**AIM OF THE TASK**
Go to the line holding "Я поэзией Над" in the entries below and write out exactly every line down to and including the line holding "référencement Google disparaissent du jour au".

--- START ---

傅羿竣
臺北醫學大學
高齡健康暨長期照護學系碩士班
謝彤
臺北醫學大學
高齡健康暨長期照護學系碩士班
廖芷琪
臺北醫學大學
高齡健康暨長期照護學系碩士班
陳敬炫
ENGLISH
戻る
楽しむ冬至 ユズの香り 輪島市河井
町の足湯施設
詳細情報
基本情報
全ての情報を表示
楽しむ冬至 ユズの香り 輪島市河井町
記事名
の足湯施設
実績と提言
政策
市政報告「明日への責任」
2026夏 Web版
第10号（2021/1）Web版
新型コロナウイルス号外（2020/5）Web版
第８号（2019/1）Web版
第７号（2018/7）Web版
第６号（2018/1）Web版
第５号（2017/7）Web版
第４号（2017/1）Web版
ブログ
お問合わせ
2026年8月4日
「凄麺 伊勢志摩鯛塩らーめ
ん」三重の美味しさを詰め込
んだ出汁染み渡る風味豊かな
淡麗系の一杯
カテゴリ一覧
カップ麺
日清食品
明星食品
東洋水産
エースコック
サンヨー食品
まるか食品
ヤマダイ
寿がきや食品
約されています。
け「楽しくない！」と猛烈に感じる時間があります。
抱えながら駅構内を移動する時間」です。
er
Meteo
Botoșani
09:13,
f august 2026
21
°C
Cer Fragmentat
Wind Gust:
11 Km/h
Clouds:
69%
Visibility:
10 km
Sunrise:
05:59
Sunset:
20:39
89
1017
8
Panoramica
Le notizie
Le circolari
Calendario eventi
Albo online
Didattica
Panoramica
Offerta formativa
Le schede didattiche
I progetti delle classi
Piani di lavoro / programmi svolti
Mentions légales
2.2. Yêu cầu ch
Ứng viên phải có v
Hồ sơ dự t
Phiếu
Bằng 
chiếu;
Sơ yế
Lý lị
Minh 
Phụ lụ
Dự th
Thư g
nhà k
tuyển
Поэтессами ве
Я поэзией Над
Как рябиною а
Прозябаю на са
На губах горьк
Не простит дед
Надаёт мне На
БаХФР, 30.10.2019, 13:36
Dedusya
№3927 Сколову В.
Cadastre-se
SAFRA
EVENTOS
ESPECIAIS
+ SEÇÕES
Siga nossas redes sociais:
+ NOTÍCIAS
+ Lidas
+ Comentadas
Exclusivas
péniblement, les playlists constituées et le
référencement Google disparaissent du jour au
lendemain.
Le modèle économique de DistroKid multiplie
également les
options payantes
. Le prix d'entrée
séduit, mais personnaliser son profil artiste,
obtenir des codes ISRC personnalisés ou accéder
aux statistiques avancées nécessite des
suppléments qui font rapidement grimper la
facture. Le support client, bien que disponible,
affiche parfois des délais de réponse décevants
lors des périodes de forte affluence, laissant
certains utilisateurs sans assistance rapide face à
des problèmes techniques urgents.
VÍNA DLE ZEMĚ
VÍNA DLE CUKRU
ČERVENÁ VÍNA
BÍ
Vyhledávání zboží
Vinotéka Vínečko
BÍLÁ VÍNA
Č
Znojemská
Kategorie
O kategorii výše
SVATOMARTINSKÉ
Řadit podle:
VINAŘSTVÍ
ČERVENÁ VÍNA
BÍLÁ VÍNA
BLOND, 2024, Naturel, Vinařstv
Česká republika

--- END ---

**WRITTEN SOLUTION**
Я поэзией Над
Как рябиною а
Прозябаю на са
На губах горьк
Не простит дед
Надаёт мне На
БаХФР, 30.10.2019, 13:36
Dedusya
№3927 Сколову В.
Cadastre-se
SAFRA
EVENTOS
ESPECIAIS
+ SEÇÕES
Siga nossas redes sociais:
+ NOTÍCIAS
+ Lidas
+ Comentadas
Exclusivas
péniblement, les playlists constituées et le
référencement Google disparaissent du jour au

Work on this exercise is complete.